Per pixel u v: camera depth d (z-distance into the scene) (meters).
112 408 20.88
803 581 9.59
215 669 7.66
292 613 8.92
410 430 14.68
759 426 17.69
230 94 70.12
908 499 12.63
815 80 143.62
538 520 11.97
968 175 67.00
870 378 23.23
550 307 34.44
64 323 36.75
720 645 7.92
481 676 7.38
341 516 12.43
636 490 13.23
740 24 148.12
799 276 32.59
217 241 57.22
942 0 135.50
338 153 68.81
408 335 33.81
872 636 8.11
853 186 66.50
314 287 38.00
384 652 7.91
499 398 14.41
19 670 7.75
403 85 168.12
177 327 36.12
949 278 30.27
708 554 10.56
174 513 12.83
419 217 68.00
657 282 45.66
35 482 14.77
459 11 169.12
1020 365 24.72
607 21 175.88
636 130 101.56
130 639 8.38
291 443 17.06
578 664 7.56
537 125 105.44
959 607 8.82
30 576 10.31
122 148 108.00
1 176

————————

» TASK ITEM
Set down the line holding "292 613 8.92" and all later lines through the last one in the material above, exactly, and no other lines.

» WRITTEN ANSWER
292 613 8.92
410 430 14.68
759 426 17.69
230 94 70.12
908 499 12.63
815 80 143.62
538 520 11.97
968 175 67.00
870 378 23.23
550 307 34.44
64 323 36.75
720 645 7.92
481 676 7.38
341 516 12.43
636 490 13.23
740 24 148.12
799 276 32.59
217 241 57.22
942 0 135.50
338 153 68.81
408 335 33.81
872 636 8.11
853 186 66.50
314 287 38.00
384 652 7.91
499 398 14.41
19 670 7.75
403 85 168.12
177 327 36.12
949 278 30.27
708 554 10.56
174 513 12.83
419 217 68.00
657 282 45.66
35 482 14.77
459 11 169.12
1020 365 24.72
607 21 175.88
636 130 101.56
130 639 8.38
291 443 17.06
578 664 7.56
537 125 105.44
959 607 8.82
30 576 10.31
122 148 108.00
1 176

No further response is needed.